Invisible Lines of Attractions

I stacked my plastic building blocks over a bobby pin, those little plastic or metal hair clips that have been popular since the 1920s. In the years of my childhood, they were made of metal.

In those days, my friends and I learned to bend them backward and fasten one end over the other. It created a little wire loop at the end. If pushed, the bobby pin snapped open and stung the skin of the friends we pushed them against. I remember being snapped many times. It was cruel and painful prank.

The blocks were stacked around this hairpin trigger of metal. My plastic men, collected from cereal boxes, surrounded the blocks—an army of soldiers ready to battle.

I reached into my toy box and pulled out a magnet. It was big and had strong magnetic power. My dad brought it home. It must have been part of some equipment at his plant.
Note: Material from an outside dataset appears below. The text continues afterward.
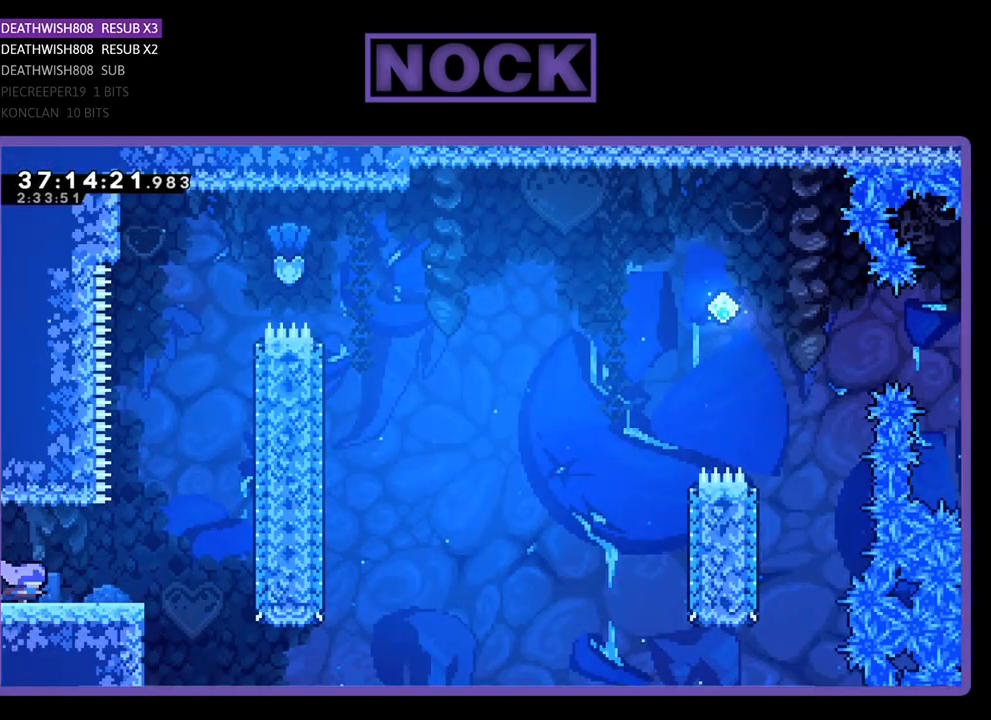
{"buttons": ["CROSS", "R2", "DPAD_RIGHT"], "events": [[333, "CROSS", "down"]]}
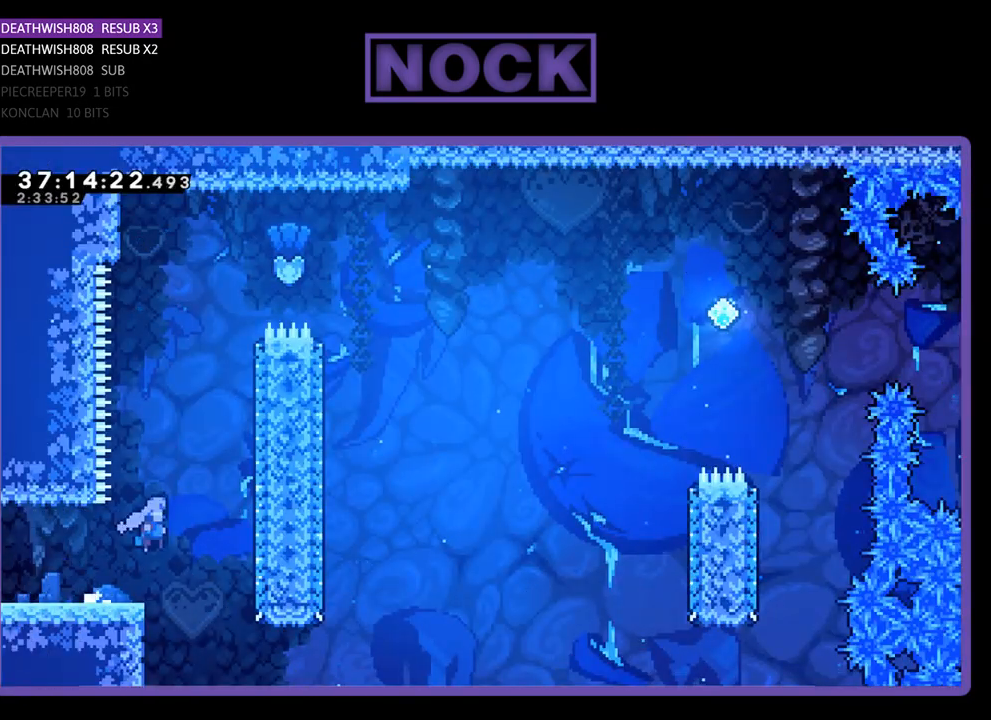
{"buttons": ["CIRCLE", "R2", "DPAD_UP", "DPAD_RIGHT"], "events": [[33, "DPAD_UP", "down"], [67, "DPAD_RIGHT", "up"], [133, "CROSS", "up"], [200, "CIRCLE", "down"], [400, "CIRCLE", "up"], [467, "DPAD_RIGHT", "down"], [500, "CIRCLE", "down"]]}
I waved the heavy magnet over the stack of blocks. The bobby pin lifted from the blocks, sprung open and sailed through the air toward the magnet. In the process, the blocks exploded in all directions and knocked the plastic men across the room. A squeal of surprise and delight escaped my lips.

Magic! Magnetism was magic. Invisible lines of power lifted the bobby pin and held it to the face of the magnet.

Many years later, I stood in an airport and met my wonderful wife, Ginny, for the first time. We stared at each other and then were in each other’s arms.

We were like the magnet and the bobby pin. She sits beside me seven years later. We are inseparable. Love and magnetism—the invisible lines of attraction that hold two bodies together.